Découvert au festival du Film de Sundance 2004, ce premier long-métrage du comédien
Zach Braff a fait l'effet d'un phénomène lors de sa sortie en salles aux Etats-Unis il y a plus d'un an. GARDEN STATE nous raconte le retour dans sa ville natale d'Andrew, 25 ans, après neuf années d'absence. Retour qui sera bouleversé par sa rencontre avec la jeune et jolie Sam, interprétée par une
Natalie Portman simple et touchante, loin de son rôle dans Star Wars.

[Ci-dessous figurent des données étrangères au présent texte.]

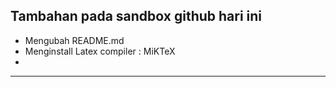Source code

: Tambahan pada sandbox github hari ini
---
  * Mengubah README.md
  * Menginstall Latex compiler : MiKTeX
  *
---
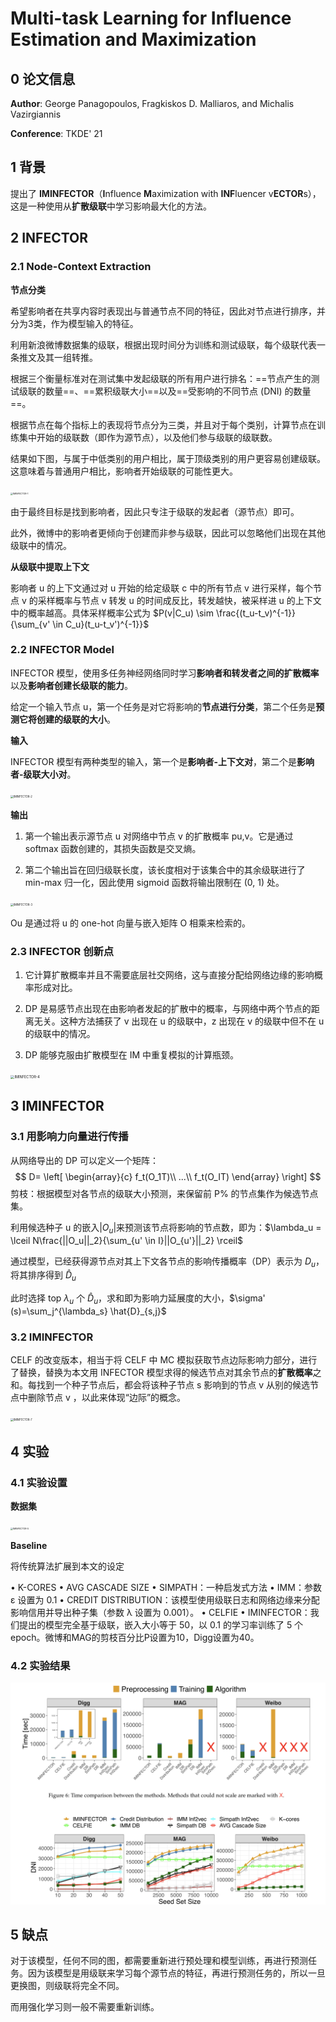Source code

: # Multi-task Learning for Influence Estimation and Maximization

## 0 论文信息

**Author**: George Panagopoulos, Fragkiskos D. Malliaros, and Michalis Vazirgiannis

**Conference**: TKDE' 21



## 1 背景

提出了 **IMINFECTOR**（**I**nfluence **M**aximization with **INF**luencer v**ECTOR**s），这是一种使用从**扩散级联**中学习影响最大化的方法。



## 2 INFECTOR

### 2.1 Node-Context Extraction

**节点分类**

希望影响者在共享内容时表现出与普通节点不同的特征，因此对节点进行排序，并分为3类，作为模型输入的特征。

利用新浪微博数据集的级联，根据出现时间分为训练和测试级联，每个级联代表一条推文及其一组转推。

根据三个衡量标准对在测试集中发起级联的所有用户进行排名：==节点产生的测试级联的数量==、==累积级联大小==以及==受影响的不同节点 (DNI) 的数量==。

根据节点在每个指标上的表现将节点分为三类，并且对于每个类别，计算节点在训练集中开始的级联数（即作为源节点），以及他们参与级联的级联数。

结果如下图，与属于中低类别的用户相比，属于顶级类别的用户更容易创建级联。这意味着与普通用户相比，影响者开始级联的可能性更大。

 <img src="../IMINFECTOR-1.png" alt="IMINFECTOR-1" style="zoom:25%;" />

由于最终目标是找到影响者，因此只专注于级联的发起者（源节点）即可。

此外，微博中的影响者更倾向于创建而非参与级联，因此可以忽略他们出现在其他级联中的情况。

**从级联中提取上下文**

影响者 u 的上下文通过对 u 开始的给定级联 c 中的所有节点 v 进行采样，每个节点 v 的采样概率与节点 v 转发 u 的时间成反比，转发越快，被采样进 u 的上下文中的概率越高。具体采样概率公式为 $P(v|C_u) \sim \frac{(t_u-t_v)^{-1}}{\sum_{v' \in C_u}(t_u-t_v')^{-1}}$

### 2.2 INFECTOR Model

INFECTOR 模型，使用多任务神经网络同时学习**影响者和转发者之间的扩散概率**以及**影响者创建长级联的能力**。

给定一个输入节点 u，第一个任务是对它将影响的**节点进行分类**，第二个任务是**预测它将创建的级联的大小**。

**输入**

INFECTOR 模型有两种类型的输入，第一个是**影响者-上下文对**，第二个是**影响者-级联大小对**。

 <img src="../IMINFECTOR-2.png" alt="IMINFECTOR-2" style="zoom:30%;" />

**输出**

1. 第一个输出表示源节点 u 对网络中节点 v 的扩散概率 pu,v。它是通过 softmax 函数创建的，其损失函数是交叉熵。

2. 第二个输出旨在回归级联长度，该长度相对于该集合中的其余级联进行了 min-max 归一化，因此使用 sigmoid 函数将输出限制在 (0, 1) 处。

 <img src="../IMINFECTOR-3.png" alt="IMINFECTOR-3" style="zoom:30%;" />

Ou 是通过将 u 的 one-hot 向量与嵌入矩阵 O 相乘来检索的。

### 2.3 INFECTOR 创新点

1. 它计算扩散概率并且不需要底层社交网络，这与直接分配给网络边缘的影响概率形成对比。

2. DP 是易感节点出现在由影响者发起的扩散中的概率，与网络中两个节点的距离无关。这种方法捕获了 v 出现在 u 的级联中，z 出现在 v 的级联中但不在 u 的级联中的情况。
3. DP 能够克服由扩散模型在 IM 中重复模拟的计算瓶颈。

 <img src="../IMINFECTOR-4.png" alt="IMINFECTOR-4" style="zoom:40%;" />

## 3 IMINFECTOR

### 3.1 用影响力向量进行传播

从网络导出的 DP 可以定义一个矩阵：
$$
D=
\left[
\begin{array}{c}
    f_t(O_1T)\\
    ...\\
    f_t(O_IT)
\end{array}
\right]
$$
剪枝：根据模型对各节点的级联大小预测，来保留前 P% 的节点集作为候选节点集。

利用候选种子 u 的嵌入$|O_u|$来预测该节点将影响的节点数，即为：$\lambda_u = \lceil N\frac{||O_u||_2}{\sum_{u' \in I}||O_{u'}||_2} \rceil$

通过模型，已经获得源节点对其上下文各节点的影响传播概率（DP）表示为 $D_u$，将其排序得到 $\hat{D}_u$

此时选择 top $\lambda_u$ 个 $\hat{D}_u$，求和即为影响力延展度的大小，$\sigma' (s)=\sum_j^{\lambda_s} \hat{D}_{s,j}$

### 3.2 IMINFECTOR

CELF 的改变版本，相当于将 CELF 中 MC 模拟获取节点边际影响力部分，进行了替换，替换为本文用 INFECTOR 模型求得的候选节点对其余节点的**扩散概率**之和。每找到一个种子节点后，都会将该种子节点 s 影响到的节点 v 从别的候选节点中删除节点 v ，以此来体现“边际”的概念。

 <img src="/Users/shiyingdan/GitHub/Blog/docs/weekly-report/dec/IMINFECTOR-7.png" alt="IMINFECTOR-7" style="zoom:30%;" />





## 4 实验

### 4.1 实验设置

**数据集**

 <img src="../IMINFECTOR-5.png" alt="IMINFECTOR-5" style="zoom:25%;" />

**Baseline**

将传统算法扩展到本文的设定

• K-CORES
• AVG CASCADE SIZE
• SIMPATH：一种启发式方法
• IMM：参数 ε 设置为 0.1
• CREDIT DISTRIBUTION：该模型使用级联日志和网络边缘来分配影响信用并导出种子集（参数 λ 设置为 0.001）。
• CELFIE
• IMINFECTOR：我们提出的模型完全基于级联，嵌入大小等于 50，以 0.1 的学习率训练了 5 个 epoch。微博和MAG的剪枝百分比P设置为10，Digg设置为40。



### 4.2 实验结果

![IMINFECTOR-6](./IMINFECTOR-6.png)

## 5 缺点

对于该模型，任何不同的图，都需要重新进行预处理和模型训练，再进行预测任务。因为该模型是用级联来学习每个源节点的特征，再进行预测任务的，所以一旦更换图，则级联将完全不同。

而用强化学习则一般不需要重新训练。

GARDEN STATE tient visiblement à cette sorte de label qu'est devenu le « film américain indépendant à petit budget », et l'on en retrouve tous les codes : des jeunes, de la drogue, de l'alcool, un peu de dépression, d'errance, de mal-être dans cette société, et bien sûr des images chocs et une bande-son rock adéquate et percutante. Si la grande première moitié du film est remarquable, ponctuée de très belles scènes comme la soirée « breuvrie » chez le pote d'Andrew ou sa première visite chez la mère de Sam, le film s'étire un peu trop du côté romantique sur sa fin. En dépit de cette banalisation de la relation Sam/Andrew et d'une grande séquence-émotion finale, le spectateur reste accroché et ému jusqu'au bout. On doit d'ailleurs ces quelques larmes à la force de l'interprétation des deux comédiens principaux -
Natalie Portman donc et
Zach Braff lui-même -, et à une mise en scène à l'aspect très naturel mais pourtant des plus travaillée.
Les nombreuses impressions de « déjà-vu » et cette fin romantique sans grand intérêt scénariste font que GARDEN STATE ne restera pas dans les anales du 7ème Art. Ce film à l'histoire à la fois décalée et réaliste devrait néanmoins marquer une génération de spectateurs, 20-25 ans, qui y reconnaîtront un certain malaise, mais aussi une belle innocence et des sentiments parfois encore inavoués à cet âge.